Had to wash it thoroughly to get rid of the weird plasticy smell , and a "Clicky" AFC would have been awesome. Other than that, I can't really fault it.
Haven't had it for very long though, so I might have to extract my foot from my throat

Reactions: Like 4 | Agree 2


----------



## RIEFY

SAVapeGear said:


> The Griffin is a beast.Any tank with a Clapton Build will be hot.
> 
> I did a 3mm ID,7wrap clapton on mine.0.47ohm.Rocking at 70w and it is a beast.
> 
> Crius will never be able to do that.
> 
> But one can't vape like that all the time.
> 
> One can do smaller builds.
> 
> I think next time I will try a 26ga twisted build.
> 
> I only find the airflow ring a little loose.And I had to change one of my post screws with ones of the spares because the allan key didn't want to go in properly.
> 
> This tank will outperform most of the tank on the market now.

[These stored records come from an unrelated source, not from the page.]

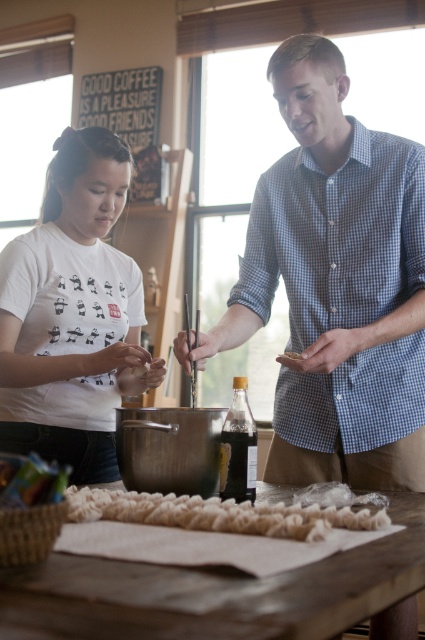
Question: Which object appears farthest from the camera in this image?

Choices:
 (A) wooden table at center
 (B) blue checkered shirt at center
 (C) white printed t-shirt at left

Answer: (C)

Question: Which of the following is the closest to the observer?

Choices:
 (A) (124, 156)
 (B) (380, 321)
 (C) (294, 353)

Answer: (C)

Question: Which point is farther to the camera?

Choices:
 (A) (294, 358)
 (B) (397, 196)

Answer: (B)

Question: Does blue checkered shirt at center come behind white printed t-shirt at left?

Choices:
 (A) yes
 (B) no

Answer: (B)

Question: In this image, where is white printed t-shirt at left located relative to wooden table at center?

Choices:
 (A) below
 (B) above

Answer: (B)

Question: Does wooden table at center appear under brown crumbly food at center?

Choices:
 (A) no
 (B) yes

Answer: (B)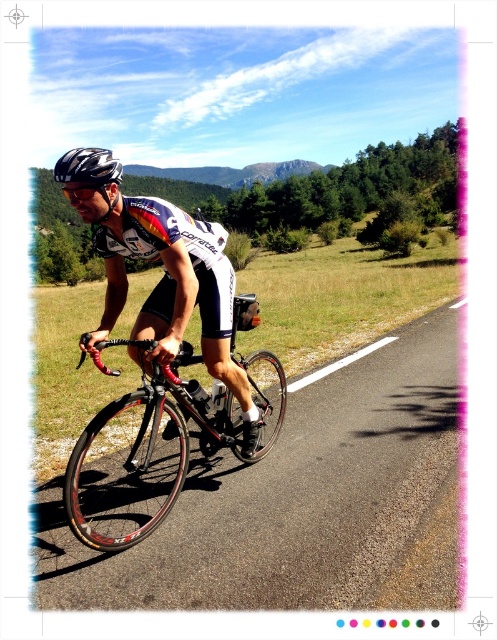
You are a photographer positioned at the point with coordinates (167, 436) in the image. You want to capture a photo of the shiny black frame at center. Is your current position directly in front of the shiny black frame at center?

The point at coordinates (167, 436) corresponds to the shiny black frame at center, so yes, your current position is directly in front of the shiny black frame at center.

You are a photographer trying to capture the cyclist and their bike. You notice the matte black bicycle at center and the shiny black frame at center. Which object should you focus on if you want to photograph the one that is more to the left?

The matte black bicycle at center is positioned on the left side of the shiny black frame at center, so you should focus on the matte black bicycle at center to capture the one more to the left.

You are standing on the road where the cyclist is riding and want to place a small cone at the two points marked as point (x=118, y=269) and point (x=162, y=508). Which point is closer to you when you are facing the direction the cyclist is moving?

Point (x=118, y=269) is closer to you because it is further to the viewer than point (x=162, y=508), meaning it is nearer in the line of sight.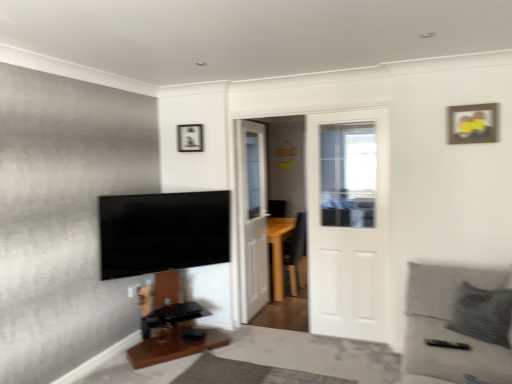
Question: Is gray fabric couch at lower right placed right next to white wooden door at center, placed as the 1th door when sorted from left to right?

Choices:
 (A) yes
 (B) no

Answer: (B)

Question: Is gray fabric couch at lower right bigger than white wooden door at center, which is the 1th door in back-to-front order?

Choices:
 (A) no
 (B) yes

Answer: (B)

Question: Does gray fabric couch at lower right lie behind white wooden door at center, acting as the 2th door starting from the front?

Choices:
 (A) no
 (B) yes

Answer: (A)

Question: Does gray fabric couch at lower right have a lesser height compared to white wooden door at center, acting as the 2th door starting from the front?

Choices:
 (A) yes
 (B) no

Answer: (A)

Question: Considering the relative sizes of gray fabric couch at lower right and white wooden door at center, which is the 1th door in back-to-front order, in the image provided, is gray fabric couch at lower right smaller than white wooden door at center, which is the 1th door in back-to-front order,?

Choices:
 (A) yes
 (B) no

Answer: (B)

Question: Is gray fabric couch at lower right taller than white wooden door at center, placed as the 1th door when sorted from left to right?

Choices:
 (A) no
 (B) yes

Answer: (A)

Question: Is wooden picture frame at upper center, which is counted as the 1th picture frame, starting from the left, oriented away from wooden table at lower center?

Choices:
 (A) yes
 (B) no

Answer: (B)

Question: Does wooden picture frame at upper center, which is counted as the 1th picture frame, starting from the left, have a lesser width compared to wooden table at lower center?

Choices:
 (A) no
 (B) yes

Answer: (B)

Question: Is wooden picture frame at upper center, which ranks as the second picture frame in right-to-left order, far from wooden table at lower center?

Choices:
 (A) no
 (B) yes

Answer: (B)

Question: Is wooden picture frame at upper center, which is counted as the 1th picture frame, starting from the left, facing towards wooden table at lower center?

Choices:
 (A) no
 (B) yes

Answer: (A)

Question: Is wooden picture frame at upper center, the first picture frame from the back, bigger than wooden table at lower center?

Choices:
 (A) yes
 (B) no

Answer: (B)

Question: Considering the relative sizes of wooden picture frame at upper center, which is counted as the 1th picture frame, starting from the left, and wooden table at lower center in the image provided, is wooden picture frame at upper center, which is counted as the 1th picture frame, starting from the left, shorter than wooden table at lower center?

Choices:
 (A) no
 (B) yes

Answer: (B)

Question: From the image's perspective, is wooden picture frame at upper right, which appears as the second picture frame when viewed from the back, located beneath wooden table at lower center?

Choices:
 (A) yes
 (B) no

Answer: (B)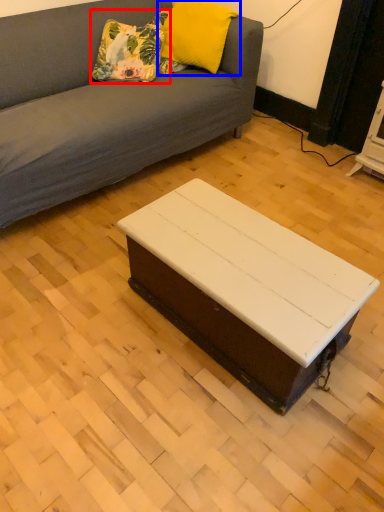
Question: Which object is further to the camera taking this photo, pillow (highlighted by a red box) or pillow (highlighted by a blue box)?

Choices:
 (A) pillow
 (B) pillow

Answer: (A)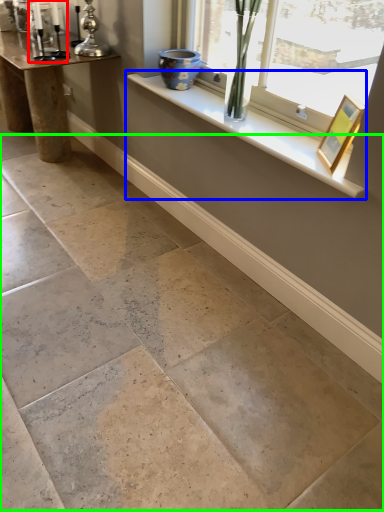
Question: Which object is positioned closest to candle holder (highlighted by a red box)? Select from window sill (highlighted by a blue box) and concrete (highlighted by a green box).

Choices:
 (A) window sill
 (B) concrete

Answer: (A)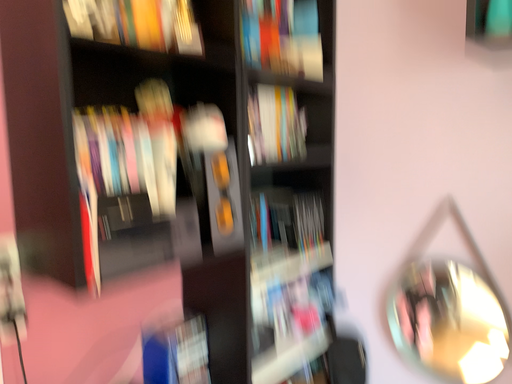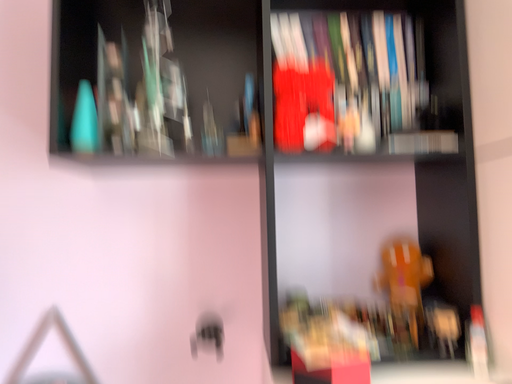
Question: Which way did the camera rotate in the video?

Choices:
 (A) rotated upward
 (B) rotated downward

Answer: (A)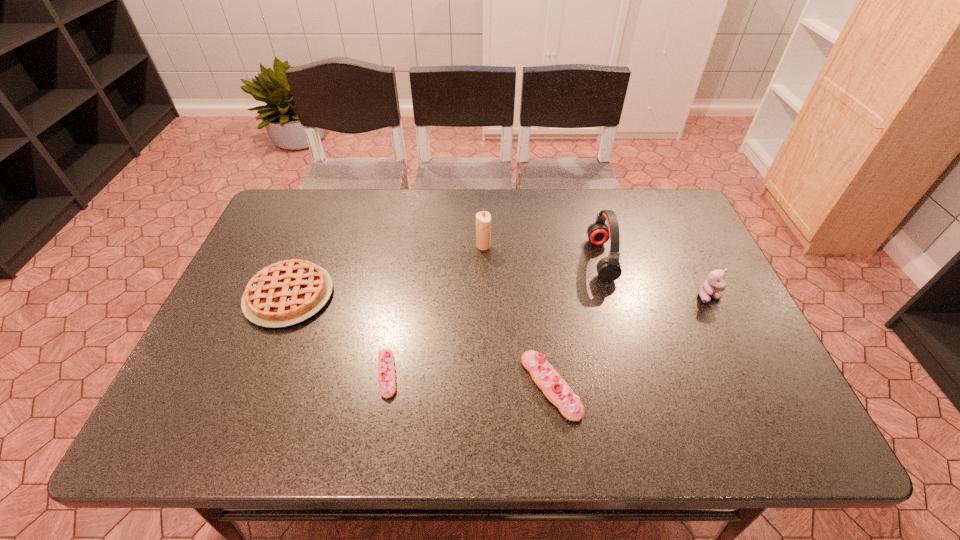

How sure are you that the crius cant handle 70watts? I had a dual clapton in there at 110 watts only problem was the juice probably only laste around 15 min.

Reactions: Like 1 | Funny 1


----------



## Nightwalker

RIEFY said:


> How sure are you that the crius cant handle 70watts? I had a dual clapton in there at 110 watts only problem was the juice probably only laste around 15 min.


Pls tell me your Clapton build and what juice and what wicking


----------



## SAVapeGear

RIEFY said:


> How sure are you that the crius cant handle 70watts? I had a dual clapton in there at 110 watts only problem was the juice probably only laste around 15 min.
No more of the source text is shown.